Friday, October 9, 2020
September 28, 2020 Issue
Dan Chiasson makes an interesting observation in his “Critical Distances,” in this week’s issue. He says, “Reduced to its bluntest purpose, all writing is a form of graffiti, an assertion that we exist in this time and place.” Is this true? I recall Ian Frazier saying something similar a few years ago. In his “Carving Your Name on the Rock” [included in The Art and Craft of Travel Writing (1991), edited by William Zinsser], he writes, “What the travel writer is doing, in essence, is carving his name on the rock. He is saying, ‘I passed this way, too.’ ” Is that what I’m doing when I write this blog – asserting my existence? Blogito, ergo sum. I blog, therefore I am. No, I don’t think so. Blogging is too ephemeral and insubstantial for that.
Roger Angell, in his “This Old Man” (The New Yorker, February 17 & 24, 2014), writes, “I’ve also become a blogger, and enjoy the ease and freedom of the form: it’s a bit like making a paper airplane and then watching it take wing below your window.” That’s a perfect metaphor for blogging, conveying both its freedom and its ephemerality.

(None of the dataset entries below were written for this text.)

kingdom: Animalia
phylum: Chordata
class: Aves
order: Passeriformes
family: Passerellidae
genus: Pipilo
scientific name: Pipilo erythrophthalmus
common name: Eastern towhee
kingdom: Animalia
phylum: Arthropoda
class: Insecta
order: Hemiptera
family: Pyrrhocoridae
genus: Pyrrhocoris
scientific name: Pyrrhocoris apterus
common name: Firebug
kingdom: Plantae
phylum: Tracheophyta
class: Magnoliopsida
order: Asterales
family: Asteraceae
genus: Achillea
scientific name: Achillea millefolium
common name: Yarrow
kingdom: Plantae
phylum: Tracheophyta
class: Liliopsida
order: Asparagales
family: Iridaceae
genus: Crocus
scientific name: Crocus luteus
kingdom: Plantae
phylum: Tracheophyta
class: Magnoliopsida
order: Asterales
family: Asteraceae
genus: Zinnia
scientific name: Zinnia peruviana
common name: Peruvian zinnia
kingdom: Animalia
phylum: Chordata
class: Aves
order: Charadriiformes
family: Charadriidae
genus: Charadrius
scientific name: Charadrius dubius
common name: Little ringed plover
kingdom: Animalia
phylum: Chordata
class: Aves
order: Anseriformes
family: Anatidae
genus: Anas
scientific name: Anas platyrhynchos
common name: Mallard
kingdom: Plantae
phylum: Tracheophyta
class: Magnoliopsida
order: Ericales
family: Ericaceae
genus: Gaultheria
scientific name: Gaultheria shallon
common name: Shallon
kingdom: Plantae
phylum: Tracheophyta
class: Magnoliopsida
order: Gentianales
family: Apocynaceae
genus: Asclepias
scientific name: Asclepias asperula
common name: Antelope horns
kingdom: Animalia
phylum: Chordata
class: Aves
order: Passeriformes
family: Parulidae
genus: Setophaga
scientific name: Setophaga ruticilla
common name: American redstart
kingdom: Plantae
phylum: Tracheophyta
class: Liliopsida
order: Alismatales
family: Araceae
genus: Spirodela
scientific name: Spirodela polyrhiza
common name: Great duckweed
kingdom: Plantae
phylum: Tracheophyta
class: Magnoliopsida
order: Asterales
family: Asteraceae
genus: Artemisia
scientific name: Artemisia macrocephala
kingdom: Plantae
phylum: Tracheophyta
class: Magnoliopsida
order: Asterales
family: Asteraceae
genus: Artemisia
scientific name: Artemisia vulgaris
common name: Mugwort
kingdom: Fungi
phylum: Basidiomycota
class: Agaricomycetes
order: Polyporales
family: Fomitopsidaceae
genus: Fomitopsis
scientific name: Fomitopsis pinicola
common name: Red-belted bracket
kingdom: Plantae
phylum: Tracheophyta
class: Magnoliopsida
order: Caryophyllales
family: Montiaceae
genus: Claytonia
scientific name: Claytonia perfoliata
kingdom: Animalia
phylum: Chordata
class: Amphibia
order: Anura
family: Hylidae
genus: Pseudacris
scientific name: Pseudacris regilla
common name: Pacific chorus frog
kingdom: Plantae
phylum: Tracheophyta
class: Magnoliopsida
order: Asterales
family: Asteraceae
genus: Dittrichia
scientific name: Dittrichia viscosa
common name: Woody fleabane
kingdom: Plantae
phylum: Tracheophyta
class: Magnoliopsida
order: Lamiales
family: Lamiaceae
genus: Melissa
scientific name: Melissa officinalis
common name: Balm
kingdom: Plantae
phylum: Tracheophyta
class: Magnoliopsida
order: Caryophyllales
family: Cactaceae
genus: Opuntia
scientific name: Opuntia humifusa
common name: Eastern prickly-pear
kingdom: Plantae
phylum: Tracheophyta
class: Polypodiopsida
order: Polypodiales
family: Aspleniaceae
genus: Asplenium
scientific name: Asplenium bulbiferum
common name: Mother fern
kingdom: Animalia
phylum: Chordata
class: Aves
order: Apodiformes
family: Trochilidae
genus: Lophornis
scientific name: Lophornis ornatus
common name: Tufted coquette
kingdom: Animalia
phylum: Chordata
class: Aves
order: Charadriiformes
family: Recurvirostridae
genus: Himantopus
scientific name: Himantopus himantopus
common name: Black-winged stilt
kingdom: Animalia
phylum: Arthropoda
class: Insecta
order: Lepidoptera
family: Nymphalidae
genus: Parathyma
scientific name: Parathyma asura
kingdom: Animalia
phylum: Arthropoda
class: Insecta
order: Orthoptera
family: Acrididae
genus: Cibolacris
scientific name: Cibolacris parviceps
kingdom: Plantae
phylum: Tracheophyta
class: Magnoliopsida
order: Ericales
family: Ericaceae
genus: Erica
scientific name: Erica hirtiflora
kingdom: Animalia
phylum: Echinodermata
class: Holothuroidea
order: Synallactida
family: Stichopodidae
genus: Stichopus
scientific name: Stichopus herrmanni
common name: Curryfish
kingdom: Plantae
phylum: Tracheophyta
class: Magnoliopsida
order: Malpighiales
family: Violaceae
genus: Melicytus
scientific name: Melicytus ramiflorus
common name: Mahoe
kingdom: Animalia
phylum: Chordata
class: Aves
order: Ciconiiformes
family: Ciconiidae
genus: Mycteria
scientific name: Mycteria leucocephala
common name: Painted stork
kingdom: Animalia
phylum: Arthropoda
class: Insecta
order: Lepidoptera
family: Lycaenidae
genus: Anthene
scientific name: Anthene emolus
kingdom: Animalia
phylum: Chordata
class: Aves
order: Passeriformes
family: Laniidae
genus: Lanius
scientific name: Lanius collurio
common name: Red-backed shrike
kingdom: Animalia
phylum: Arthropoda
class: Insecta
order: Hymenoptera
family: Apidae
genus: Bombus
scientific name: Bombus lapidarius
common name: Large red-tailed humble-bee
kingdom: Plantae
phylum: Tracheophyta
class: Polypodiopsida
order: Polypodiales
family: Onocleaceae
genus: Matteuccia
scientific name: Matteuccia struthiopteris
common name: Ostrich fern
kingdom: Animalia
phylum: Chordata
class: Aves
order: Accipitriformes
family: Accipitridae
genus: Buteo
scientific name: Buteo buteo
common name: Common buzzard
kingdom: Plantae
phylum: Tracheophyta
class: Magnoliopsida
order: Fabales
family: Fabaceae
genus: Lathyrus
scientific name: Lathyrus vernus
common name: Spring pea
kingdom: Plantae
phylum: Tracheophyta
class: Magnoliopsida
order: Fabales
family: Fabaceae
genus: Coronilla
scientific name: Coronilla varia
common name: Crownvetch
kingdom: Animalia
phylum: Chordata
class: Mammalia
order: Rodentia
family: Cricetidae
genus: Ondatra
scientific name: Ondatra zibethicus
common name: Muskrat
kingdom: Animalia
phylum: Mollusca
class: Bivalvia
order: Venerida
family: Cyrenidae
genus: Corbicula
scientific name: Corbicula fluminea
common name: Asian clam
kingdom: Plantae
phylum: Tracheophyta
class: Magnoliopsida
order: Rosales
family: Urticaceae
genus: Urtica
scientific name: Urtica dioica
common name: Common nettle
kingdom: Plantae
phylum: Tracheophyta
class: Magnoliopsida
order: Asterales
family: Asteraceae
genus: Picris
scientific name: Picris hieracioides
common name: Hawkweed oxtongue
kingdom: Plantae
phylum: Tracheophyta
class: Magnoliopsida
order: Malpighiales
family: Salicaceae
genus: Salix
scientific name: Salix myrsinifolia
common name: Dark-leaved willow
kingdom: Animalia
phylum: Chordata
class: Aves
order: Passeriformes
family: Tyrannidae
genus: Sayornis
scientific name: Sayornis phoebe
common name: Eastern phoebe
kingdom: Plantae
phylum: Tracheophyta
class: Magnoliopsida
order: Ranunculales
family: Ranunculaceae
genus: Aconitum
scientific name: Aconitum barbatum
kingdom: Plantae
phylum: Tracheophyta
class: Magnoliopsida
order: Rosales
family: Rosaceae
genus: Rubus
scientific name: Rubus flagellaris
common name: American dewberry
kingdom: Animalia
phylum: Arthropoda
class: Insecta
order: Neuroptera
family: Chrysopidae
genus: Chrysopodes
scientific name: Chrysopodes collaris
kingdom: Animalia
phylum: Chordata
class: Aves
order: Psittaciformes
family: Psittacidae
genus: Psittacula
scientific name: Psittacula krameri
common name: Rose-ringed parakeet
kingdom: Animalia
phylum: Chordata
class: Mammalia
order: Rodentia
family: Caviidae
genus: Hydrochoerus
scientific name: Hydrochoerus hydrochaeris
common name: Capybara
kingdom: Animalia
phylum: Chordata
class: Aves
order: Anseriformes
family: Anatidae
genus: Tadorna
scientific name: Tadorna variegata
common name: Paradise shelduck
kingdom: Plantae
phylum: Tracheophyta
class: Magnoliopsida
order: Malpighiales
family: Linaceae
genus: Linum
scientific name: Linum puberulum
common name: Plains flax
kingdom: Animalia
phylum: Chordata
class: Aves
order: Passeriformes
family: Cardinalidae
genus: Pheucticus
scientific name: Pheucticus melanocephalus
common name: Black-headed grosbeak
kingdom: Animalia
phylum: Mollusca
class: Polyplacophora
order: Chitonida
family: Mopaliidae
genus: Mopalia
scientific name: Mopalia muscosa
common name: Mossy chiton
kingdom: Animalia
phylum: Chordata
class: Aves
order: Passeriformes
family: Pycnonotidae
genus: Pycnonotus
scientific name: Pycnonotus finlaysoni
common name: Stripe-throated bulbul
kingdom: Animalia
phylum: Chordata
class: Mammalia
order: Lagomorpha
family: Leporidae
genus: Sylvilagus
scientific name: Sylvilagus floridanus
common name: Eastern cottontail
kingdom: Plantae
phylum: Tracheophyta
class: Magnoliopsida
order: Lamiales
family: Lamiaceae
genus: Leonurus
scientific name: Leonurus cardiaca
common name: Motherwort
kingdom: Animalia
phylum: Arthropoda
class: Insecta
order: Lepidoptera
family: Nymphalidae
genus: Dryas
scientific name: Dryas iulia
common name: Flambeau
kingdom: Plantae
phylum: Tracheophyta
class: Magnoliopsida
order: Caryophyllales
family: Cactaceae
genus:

These last few days, I’ve been thinking a lot about my motive for blogging. Last week, I was close to winding things up. Then along came the September 7th New Yorker containing Jay Ruttenberg’s wonderful “Goings On About Town” note on Bettye LaVette, and I felt rejuvenated. I listened to LaVette’s raw, croaky rendition of “Blackbird,” and I loved it, and wanted to say why. Right there, I think, is at least one reason I blog – to figure out why I’m drawn to a particular writing or artwork.